• ACTIVITY: Everything in the entries except the pictures must be duplicated exactly.

• EXCERPTED RECORDS:

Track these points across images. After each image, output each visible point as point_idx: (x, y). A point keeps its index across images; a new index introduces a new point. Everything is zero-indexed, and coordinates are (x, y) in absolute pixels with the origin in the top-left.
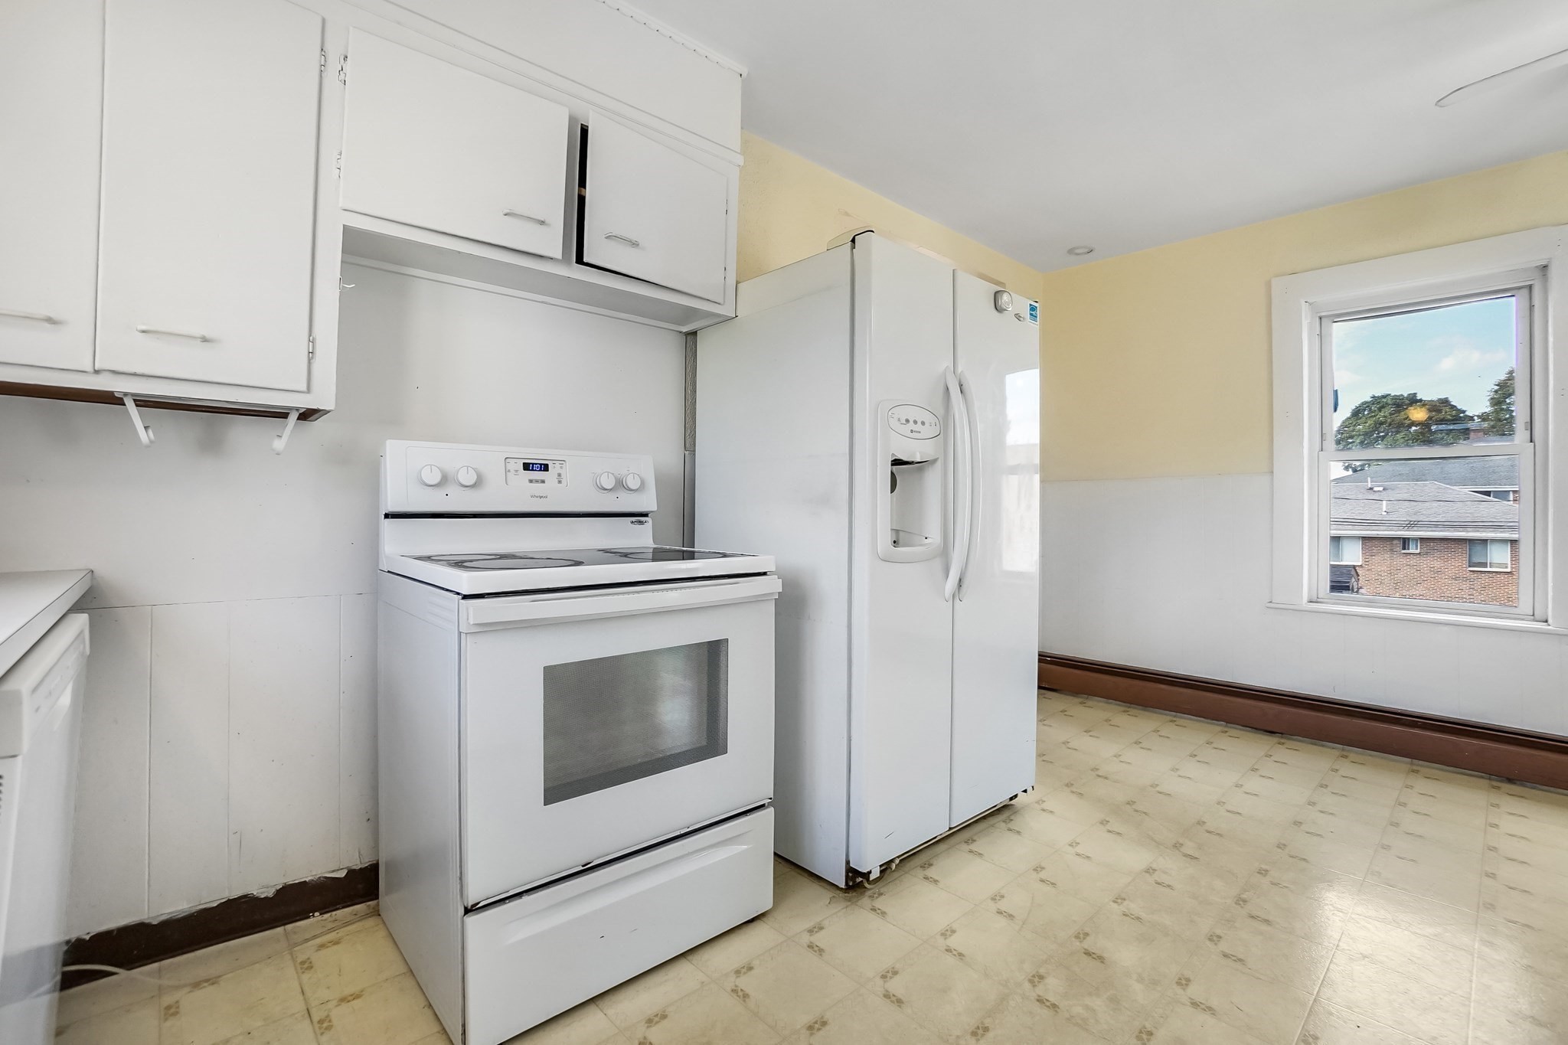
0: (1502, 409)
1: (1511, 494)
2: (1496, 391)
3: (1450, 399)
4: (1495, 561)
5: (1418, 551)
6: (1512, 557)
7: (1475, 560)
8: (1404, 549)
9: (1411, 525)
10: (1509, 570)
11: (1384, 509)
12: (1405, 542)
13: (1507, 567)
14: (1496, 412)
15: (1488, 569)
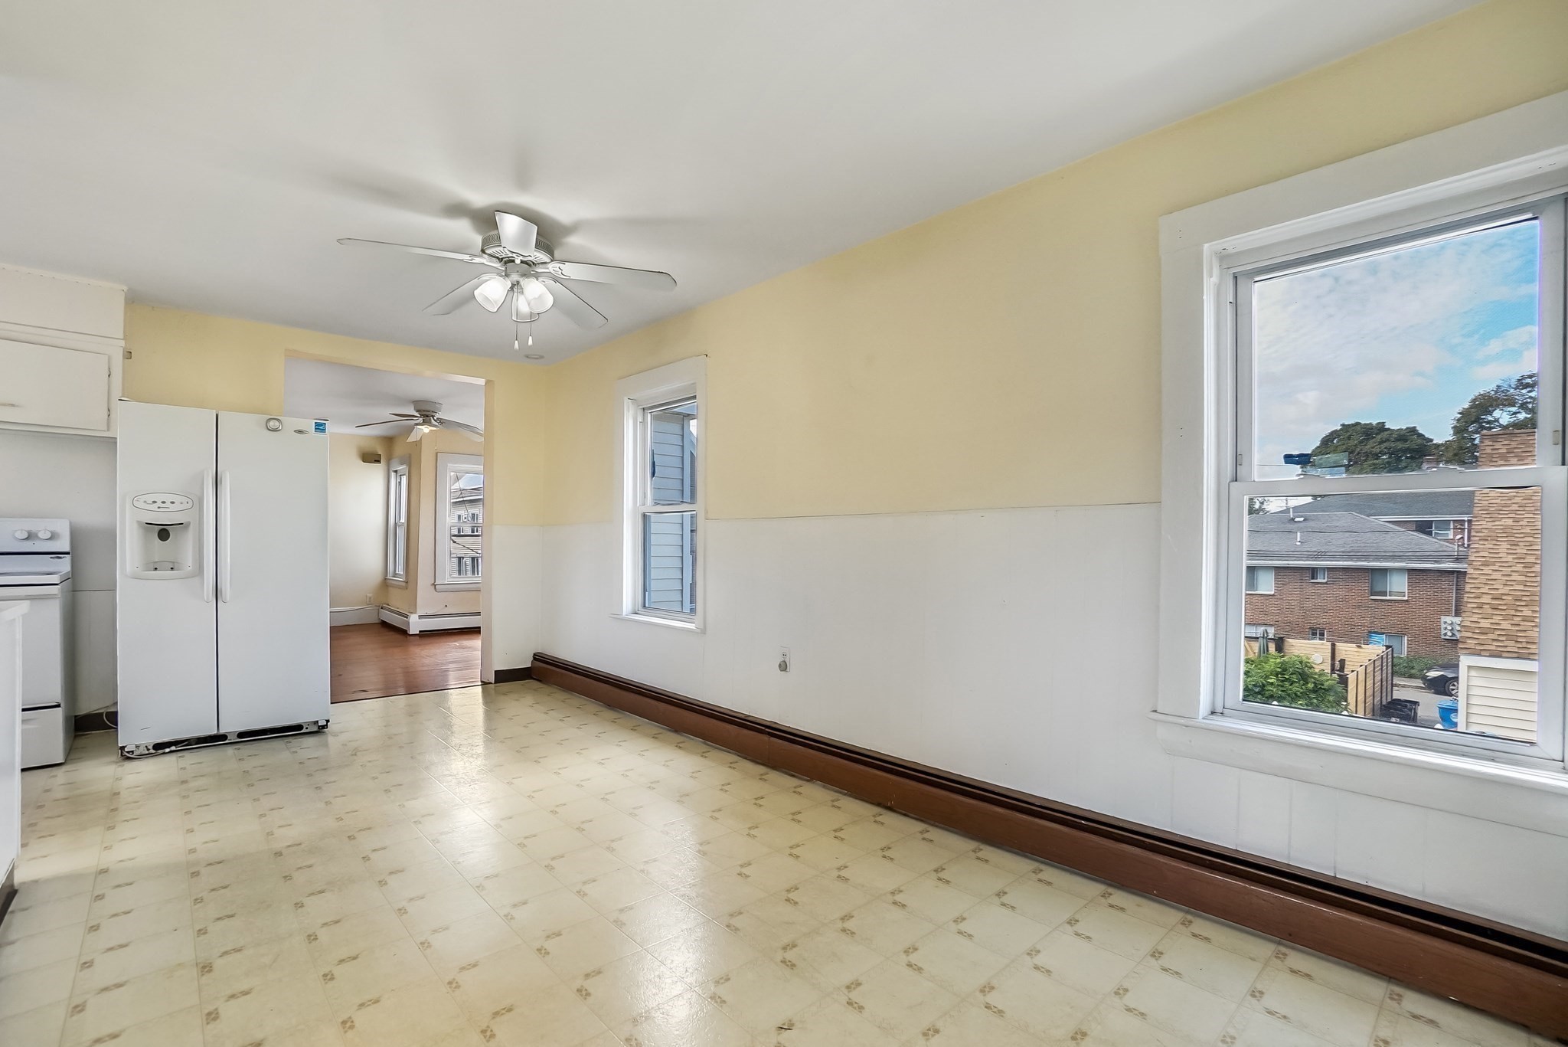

• RESPONSE AREA:
Track these points across images. After each image, output each visible point as point_idx: (x, y). A point keeps its index across images; a new index introduces a new point. Everything is zero-indexed, and coordinates are (x, y) in absolute pixels with the origin in the top-left.
0: (1502, 409)
1: (1511, 494)
2: (1496, 391)
3: (1450, 399)
4: (1495, 561)
5: (1418, 551)
6: (1512, 557)
7: (1475, 560)
8: (1404, 549)
9: (1411, 525)
10: (1509, 570)
11: (1384, 509)
12: (1405, 542)
13: (1507, 567)
14: (1496, 412)
15: (1488, 569)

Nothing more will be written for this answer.